Israel’s friends in the US reacted out of instinct, knowing that an association with apartheid – South Africa’s erstwhile system of racial oppression – would bring international condemnation and isolation. But there was no word of protest from that quarter last week when Israel’s defence minister said what Mr Carter had. “If, and as long as between the Jordan (River) and the (Mediterranean) Sea there is only one political entity, named Israel, it will end up being either non-Jewish or non-democratic,” warned Ehud Barak, speaking at Israel’s annual Herzliya security conference. “If the Palestinians vote in elections it is a binational state and if they don’t vote it is an apartheid state.”

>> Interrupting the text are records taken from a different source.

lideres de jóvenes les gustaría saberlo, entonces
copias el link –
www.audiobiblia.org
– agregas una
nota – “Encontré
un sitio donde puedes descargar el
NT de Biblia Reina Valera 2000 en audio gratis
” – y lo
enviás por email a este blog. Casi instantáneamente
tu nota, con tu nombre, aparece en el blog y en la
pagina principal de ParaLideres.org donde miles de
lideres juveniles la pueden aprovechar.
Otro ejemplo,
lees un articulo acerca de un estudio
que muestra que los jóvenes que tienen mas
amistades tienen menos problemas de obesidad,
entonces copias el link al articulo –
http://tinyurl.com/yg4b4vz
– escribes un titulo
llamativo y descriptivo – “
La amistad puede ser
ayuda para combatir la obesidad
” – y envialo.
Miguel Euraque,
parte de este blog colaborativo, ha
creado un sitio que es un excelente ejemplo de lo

Which, of course, is exactly what Mr Carter was arguing. The former Israeli prime minister Ehud Olmert warned in November 2007 that without a two-state solution, Israel would “face a South African-style struggle for equal voting rights”, which it would be unable to win because American Jews would not support a state that denies voting rights to all of its subjects.
Haaretz reports that the UN is likely to to refer the findings of the Goldstone report to the International Court of Justice in The Hague:
A decision to bring the report on last year’s Gaza war before the court would follow a debate in the UN General Assembly over Secretary General Ban Ki-Moon’s response to the document last week.
Assembly president Ali Abdussalam Treki announced on Saturday that member states were drawing up a plan of action over Ban’s answer to the report, in which retired South African Judge Richard Goldstone accused both Israel and Hamas of war crimes.
Treki, a senior Libyan diplomat, did not give a target date for a debate by the assembly – but the tone of his press release implied that he would push for a full discussion of the issue, diplomats said.